Extracted data:
====================

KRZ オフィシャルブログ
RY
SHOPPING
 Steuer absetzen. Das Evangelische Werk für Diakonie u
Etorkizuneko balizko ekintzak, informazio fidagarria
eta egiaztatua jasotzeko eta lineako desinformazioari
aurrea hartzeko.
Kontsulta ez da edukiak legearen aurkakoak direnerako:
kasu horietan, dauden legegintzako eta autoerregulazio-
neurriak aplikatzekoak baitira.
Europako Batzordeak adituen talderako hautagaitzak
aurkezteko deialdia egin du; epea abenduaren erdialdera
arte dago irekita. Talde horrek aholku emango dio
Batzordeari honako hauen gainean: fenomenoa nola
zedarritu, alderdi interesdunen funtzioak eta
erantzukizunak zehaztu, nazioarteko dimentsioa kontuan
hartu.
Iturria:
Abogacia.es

====================

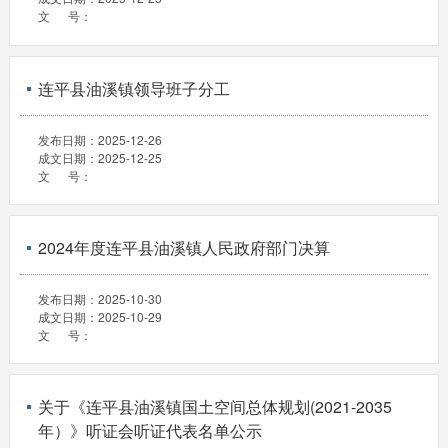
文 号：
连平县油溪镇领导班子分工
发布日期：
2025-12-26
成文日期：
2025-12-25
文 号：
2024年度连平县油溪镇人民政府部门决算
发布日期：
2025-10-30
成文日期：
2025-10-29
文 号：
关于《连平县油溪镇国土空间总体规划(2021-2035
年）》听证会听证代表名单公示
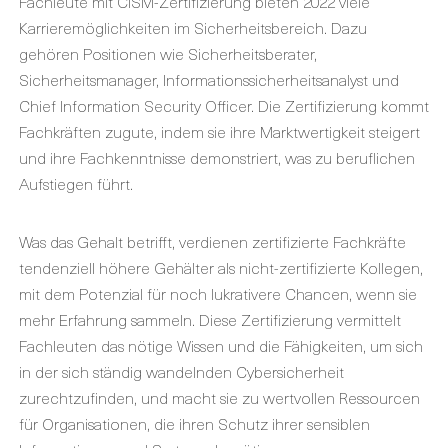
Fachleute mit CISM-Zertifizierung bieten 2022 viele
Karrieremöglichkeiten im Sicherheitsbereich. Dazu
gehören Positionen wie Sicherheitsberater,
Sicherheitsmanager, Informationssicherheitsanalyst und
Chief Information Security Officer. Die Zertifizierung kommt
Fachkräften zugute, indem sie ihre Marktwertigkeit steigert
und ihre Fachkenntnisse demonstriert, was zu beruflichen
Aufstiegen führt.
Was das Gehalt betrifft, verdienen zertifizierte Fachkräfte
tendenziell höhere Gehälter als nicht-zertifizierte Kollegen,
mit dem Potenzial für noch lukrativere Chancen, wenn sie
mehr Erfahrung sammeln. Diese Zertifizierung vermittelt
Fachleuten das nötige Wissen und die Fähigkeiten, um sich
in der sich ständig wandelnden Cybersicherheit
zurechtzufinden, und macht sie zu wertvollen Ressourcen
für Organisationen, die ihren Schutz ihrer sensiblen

====================

What you will do:
Reproduce everything in the listing from the line containing "Fachleute mit CISM-Zertifizierung" down to the line containing "für Organisationen, die", with both of those lines included.

The answer:
Fachleute mit CISM-Zertifizierung bieten 2022 viele
Karrieremöglichkeiten im Sicherheitsbereich. Dazu
gehören Positionen wie Sicherheitsberater,
Sicherheitsmanager, Informationssicherheitsanalyst und
Chief Information Security Officer. Die Zertifizierung kommt
Fachkräften zugute, indem sie ihre Marktwertigkeit steigert
und ihre Fachkenntnisse demonstriert, was zu beruflichen
Aufstiegen führt.
Was das Gehalt betrifft, verdienen zertifizierte Fachkräfte
tendenziell höhere Gehälter als nicht-zertifizierte Kollegen,
mit dem Potenzial für noch lukrativere Chancen, wenn sie
mehr Erfahrung sammeln. Diese Zertifizierung vermittelt
Fachleuten das nötige Wissen und die Fähigkeiten, um sich
in der sich ständig wandelnden Cybersicherheit
zurechtzufinden, und macht sie zu wertvollen Ressourcen
für Organisationen, die ihren Schutz ihrer sensiblen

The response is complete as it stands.